# The records:
════════════════

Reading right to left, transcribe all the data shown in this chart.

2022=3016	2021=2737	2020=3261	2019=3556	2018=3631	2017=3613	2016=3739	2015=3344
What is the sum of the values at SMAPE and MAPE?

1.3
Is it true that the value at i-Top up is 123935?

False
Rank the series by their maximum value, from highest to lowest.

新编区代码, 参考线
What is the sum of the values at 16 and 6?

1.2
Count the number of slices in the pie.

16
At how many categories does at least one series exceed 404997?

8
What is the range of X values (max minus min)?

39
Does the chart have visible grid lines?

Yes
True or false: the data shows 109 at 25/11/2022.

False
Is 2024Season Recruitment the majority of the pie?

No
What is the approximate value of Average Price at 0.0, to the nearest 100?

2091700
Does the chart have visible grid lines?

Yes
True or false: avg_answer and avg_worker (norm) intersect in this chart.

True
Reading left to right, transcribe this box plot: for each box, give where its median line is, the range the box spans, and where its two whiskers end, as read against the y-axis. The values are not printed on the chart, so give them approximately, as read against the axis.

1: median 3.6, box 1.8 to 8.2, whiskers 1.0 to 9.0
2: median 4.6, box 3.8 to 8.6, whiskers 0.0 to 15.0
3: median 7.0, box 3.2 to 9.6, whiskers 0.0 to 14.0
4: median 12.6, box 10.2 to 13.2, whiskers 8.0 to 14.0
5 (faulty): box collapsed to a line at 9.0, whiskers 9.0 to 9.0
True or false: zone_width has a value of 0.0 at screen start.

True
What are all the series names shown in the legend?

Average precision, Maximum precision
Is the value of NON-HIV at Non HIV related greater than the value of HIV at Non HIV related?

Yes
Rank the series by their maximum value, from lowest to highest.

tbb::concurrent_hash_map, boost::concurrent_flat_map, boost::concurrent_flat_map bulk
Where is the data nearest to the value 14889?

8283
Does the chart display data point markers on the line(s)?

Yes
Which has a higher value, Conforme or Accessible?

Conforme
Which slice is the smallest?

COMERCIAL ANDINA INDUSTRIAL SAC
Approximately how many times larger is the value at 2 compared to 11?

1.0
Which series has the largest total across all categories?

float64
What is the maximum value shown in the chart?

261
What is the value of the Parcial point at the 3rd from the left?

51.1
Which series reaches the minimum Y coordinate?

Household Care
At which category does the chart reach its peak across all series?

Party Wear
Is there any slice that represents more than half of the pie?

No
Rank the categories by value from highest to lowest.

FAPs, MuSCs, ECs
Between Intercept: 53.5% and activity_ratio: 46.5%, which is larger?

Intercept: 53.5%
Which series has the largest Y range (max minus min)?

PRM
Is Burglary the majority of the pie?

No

════════════════

# Prompt:
Count the lines in the rows above that contain the string "largest", treating uppercase and lowercase letters as different, and reply with only that number.

# Response to the exercise:
2